> _EXTRACTED RECORDS_:
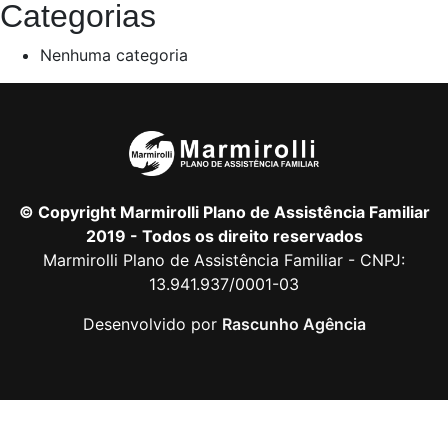
Categorias
Nenhuma categoria
© Copyright Marmirolli Plano de Assistência Familiar
2019 - Todos os direito reservados
Marmirolli Plano de Assistência Familiar - CNPJ:
13.941.937/0001-03
Desenvolvido por
Rascunho Agência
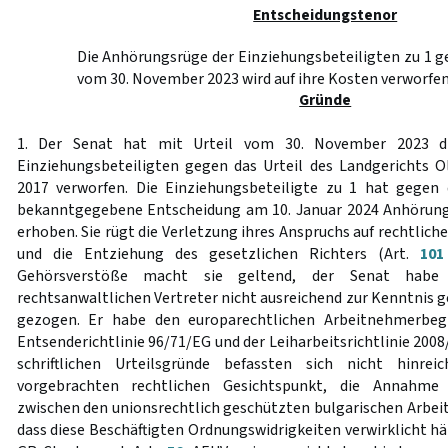
Entscheidungstenor
Die Anhörungsrüge der Einziehungsbeteiligten zu 1 g
vom 30. November 2023 wird auf ihre Kosten verworfen
Gründe
1. Der Senat hat mit Urteil vom 30. November 2023 di
Einziehungsbeteiligten gegen das Urteil des Landgerichts 
2017 verworfen. Die Einziehungsbeteiligte zu 1 hat gegen 
bekanntgegebene Entscheidung am 10. Januar 2024 Anhöru
erhoben. Sie rügt die Verletzung ihres Anspruchs auf rechtlich
und die Entziehung des gesetzlichen Richters (Art.
101
Gehörsverstöße macht sie geltend, der Senat habe 
rechtsanwaltlichen Vertreter nicht ausreichend zur Kenntni
gezogen. Er habe den europarechtlichen Arbeitnehmerbegr
Entsenderichtlinie 96/71/EG und der Leiharbeitsrichtlinie 2008
schriftlichen Urteilsgründe befassten sich nicht hinr
vorgebrachten rechtlichen Gesichtspunkt, die Annahme 
zwischen den unionsrechtlich geschützten bulgarischen Arbeit
dass diese Beschäftigten Ordnungswidrigkeiten verwirklicht hä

> _TASK TO CARRY OUT_: Whenever the word "Senat" appears in a line of the listing, copy out that line.

> _COMPLETED EXERCISE_:
1. Der Senat hat mit Urteil vom 30. November 2023 di
Gehörsverstöße macht sie geltend, der Senat habe 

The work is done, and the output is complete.